Stuttgart 21 opponents and supporters agree to keep the peace

Opponents and advocates of a controversial multi-billion-euro railway redevelopment in Stuttgart have ended the first day of conciliatory talks with a pledge to keep the peace and meet weekly until the end of November.

Heiner Geissler

Geissler said the meeting has eased tensions

The first day of long-awaited direct talks between opponents and supporters of the Stuttgart 21 railway redevelopment project has ended with a pledge by both parties to meet every Friday until the end of November to discuss differences over the controversial scheme.

The first topic broached at the talks dealt with the service capabilities and intended use of the new railway hub, as well as with the laying of new rail tracks for the project.

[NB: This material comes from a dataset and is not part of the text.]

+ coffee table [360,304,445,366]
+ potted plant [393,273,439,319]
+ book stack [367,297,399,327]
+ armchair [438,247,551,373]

Veteran politician and chief mediator Heiner Geissler said after sixh hours of talks both sides "came to the conclusion that we want to resolve this dispute."

"We believe we have made an important contribution to easing tensions over the last weeks and months," he added.

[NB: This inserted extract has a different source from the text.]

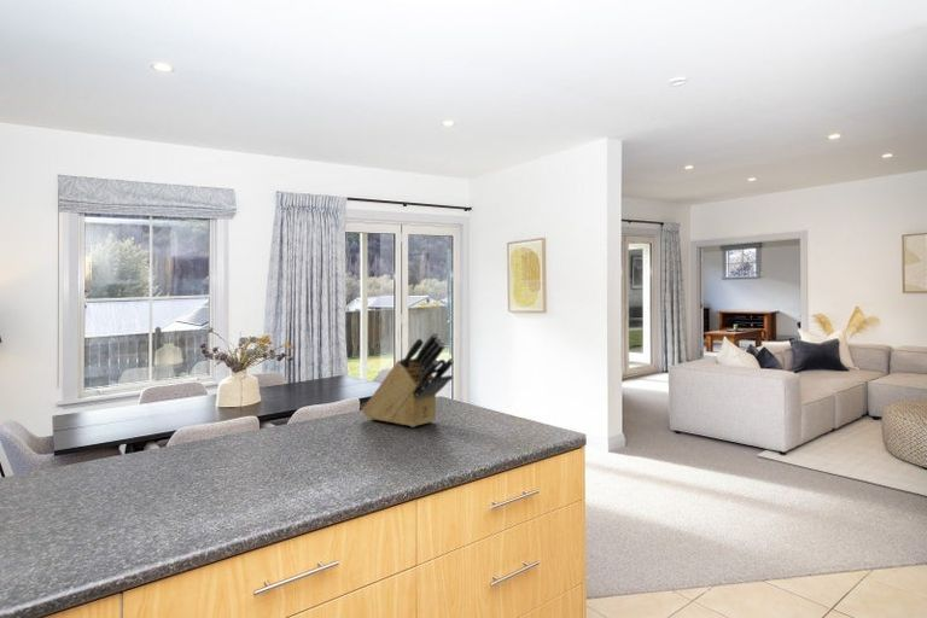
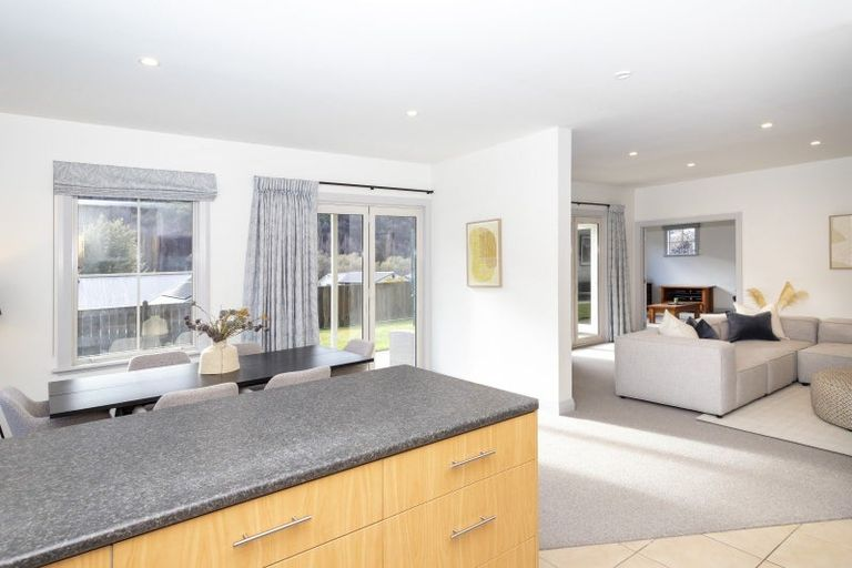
- knife block [361,332,455,428]
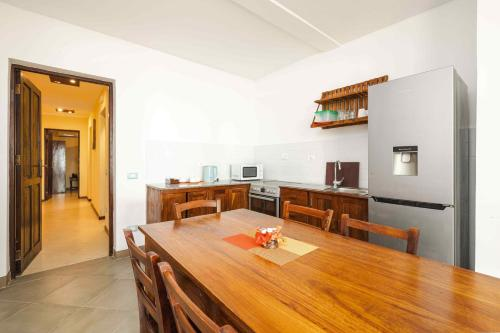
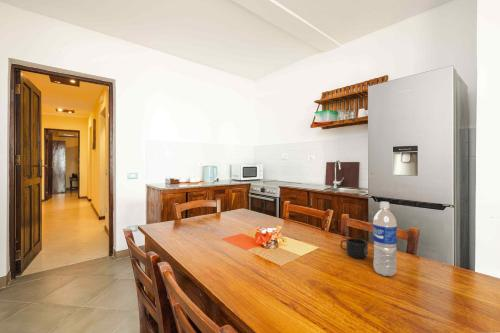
+ water bottle [372,201,398,277]
+ mug [339,237,369,259]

Geissler said a desire to keep the peace would underpin the conciliatory meetings and that construction work would not continue while the talks were ongoing.

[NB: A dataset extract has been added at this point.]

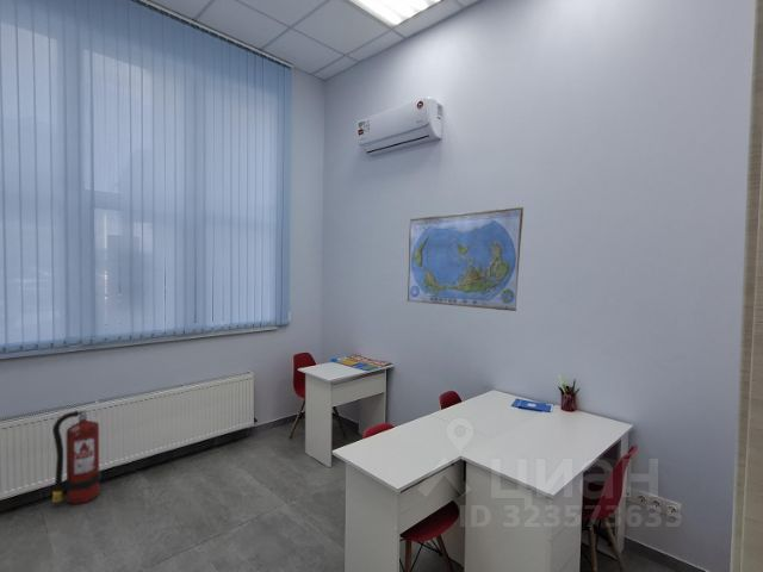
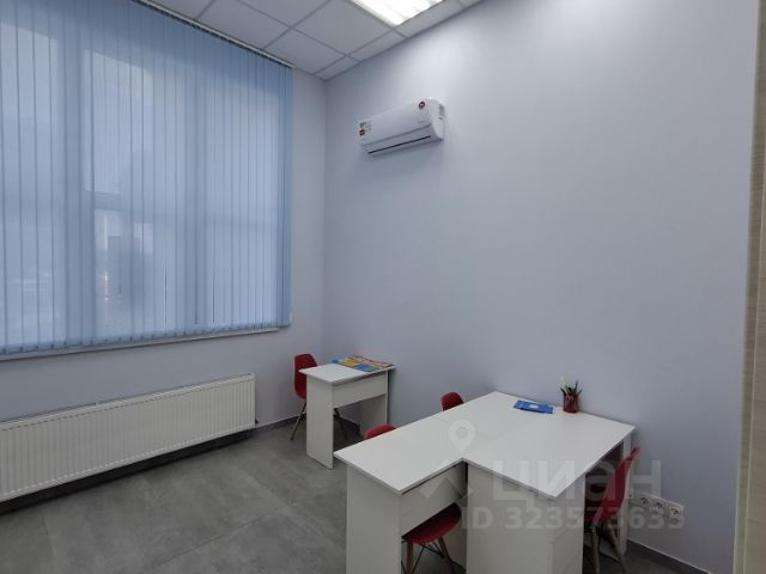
- world map [407,206,525,312]
- fire extinguisher [51,400,103,505]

The Baden-Wuerttemberg Premier, Stefan Mappus, sits at the negotiating table with opponents and supporters of Stuttgart 21

The talks on Friday were the first to the be held on the project

The premier of Baden-Wuerttemberg state, Stefan Mappus, had earlier said no further demolition work or tree-clearing would take place until the next state election, scheduled for March 2011.

Groundwater works to continue

Geissler said Friday, however, that groundwater management works in the Stuttgart Schlossgarten park would continue under a compromise deal: earthworks are to go ahead, but construction work, such as paving, would be put on hold.

Matthias von Herrmann, a spokesperson for the opposition to the project, said after the talks that "substantial construction work in the Sclossgarten would be humiliating for the victims of the brutal and disproportionate police action" against protestors.

On September 30, police used water cannons, tear gas and pepper spray against protestors they said had turned violent. Tens of thousands of people have turned out in recent weeks for demonstrations against the project.

Protests continue

Construction work for the Stuttgart 21 project

The rail project will cost around seven billion euros

Also to come from the meeting was a promise by Geissler that future talks would not be held behind closed doors, but could rather be broadcast live on the Internet.

The controversial Stuttgart 21 project is meant to make the city and the surrounding region part of a 1,500-kilometer (932-mile) high-speed rail route across Europe.

Opponents have said the money required for the project, an estimated 7 billion euros ($9.5 billion), would be better spent on updating the existing rail network.

Despite the ongoing negotiations, Hannes Rockenbauch, another opposition spokesperson, said demonstrations against the project would go ahead as planned on the weekend.

Parties to the negotiations are to reconvene next Friday to continue their talks.